• **INSTRUCTIONS TO FOLLOW**: When you reach the line containing "left ear: (1468, 416)" in the entries below, begin reproducing lines exactly, and stop once the line containing "right shoulder: (70, 63)" is done.

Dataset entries
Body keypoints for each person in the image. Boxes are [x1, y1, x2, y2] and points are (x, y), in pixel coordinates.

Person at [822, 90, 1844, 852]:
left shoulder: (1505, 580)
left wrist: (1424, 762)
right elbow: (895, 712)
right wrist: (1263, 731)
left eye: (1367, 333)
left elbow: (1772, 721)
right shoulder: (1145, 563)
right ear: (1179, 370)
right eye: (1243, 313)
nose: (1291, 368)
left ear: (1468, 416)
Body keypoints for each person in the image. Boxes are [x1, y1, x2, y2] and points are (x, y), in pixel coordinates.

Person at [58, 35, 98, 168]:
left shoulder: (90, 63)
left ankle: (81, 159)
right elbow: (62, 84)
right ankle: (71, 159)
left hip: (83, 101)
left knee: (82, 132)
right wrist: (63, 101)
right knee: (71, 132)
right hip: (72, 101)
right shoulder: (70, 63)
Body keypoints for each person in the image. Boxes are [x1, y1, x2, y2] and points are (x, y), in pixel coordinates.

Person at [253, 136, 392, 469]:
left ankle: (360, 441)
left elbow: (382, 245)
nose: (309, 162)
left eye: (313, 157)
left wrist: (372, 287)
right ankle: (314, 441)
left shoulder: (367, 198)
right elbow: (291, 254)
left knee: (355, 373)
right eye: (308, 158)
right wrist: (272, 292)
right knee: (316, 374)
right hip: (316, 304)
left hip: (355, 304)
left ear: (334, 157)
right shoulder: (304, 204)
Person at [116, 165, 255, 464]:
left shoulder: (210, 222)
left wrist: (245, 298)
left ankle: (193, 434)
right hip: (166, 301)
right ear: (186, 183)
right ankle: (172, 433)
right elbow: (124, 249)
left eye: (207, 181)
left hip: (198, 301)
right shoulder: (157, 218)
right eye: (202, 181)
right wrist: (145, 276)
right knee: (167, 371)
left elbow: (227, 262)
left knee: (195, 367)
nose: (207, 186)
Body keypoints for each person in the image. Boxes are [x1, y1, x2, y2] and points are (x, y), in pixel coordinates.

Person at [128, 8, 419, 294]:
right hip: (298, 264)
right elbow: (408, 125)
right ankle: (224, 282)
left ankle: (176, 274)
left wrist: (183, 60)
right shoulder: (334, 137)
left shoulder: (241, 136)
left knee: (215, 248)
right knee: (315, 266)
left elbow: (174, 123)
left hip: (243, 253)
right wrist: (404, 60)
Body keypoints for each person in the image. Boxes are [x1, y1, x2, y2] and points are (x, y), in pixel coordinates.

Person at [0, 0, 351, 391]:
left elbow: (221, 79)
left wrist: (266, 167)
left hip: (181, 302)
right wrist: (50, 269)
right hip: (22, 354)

• **SOLUTION**:
left ear: (1468, 416)
Body keypoints for each person in the image. Boxes are [x1, y1, x2, y2] and points are (x, y), in pixel coordinates.

Person at [58, 35, 98, 168]:
left shoulder: (90, 63)
left ankle: (81, 159)
right elbow: (62, 84)
right ankle: (71, 159)
left hip: (83, 101)
left knee: (82, 132)
right wrist: (63, 101)
right knee: (71, 132)
right hip: (72, 101)
right shoulder: (70, 63)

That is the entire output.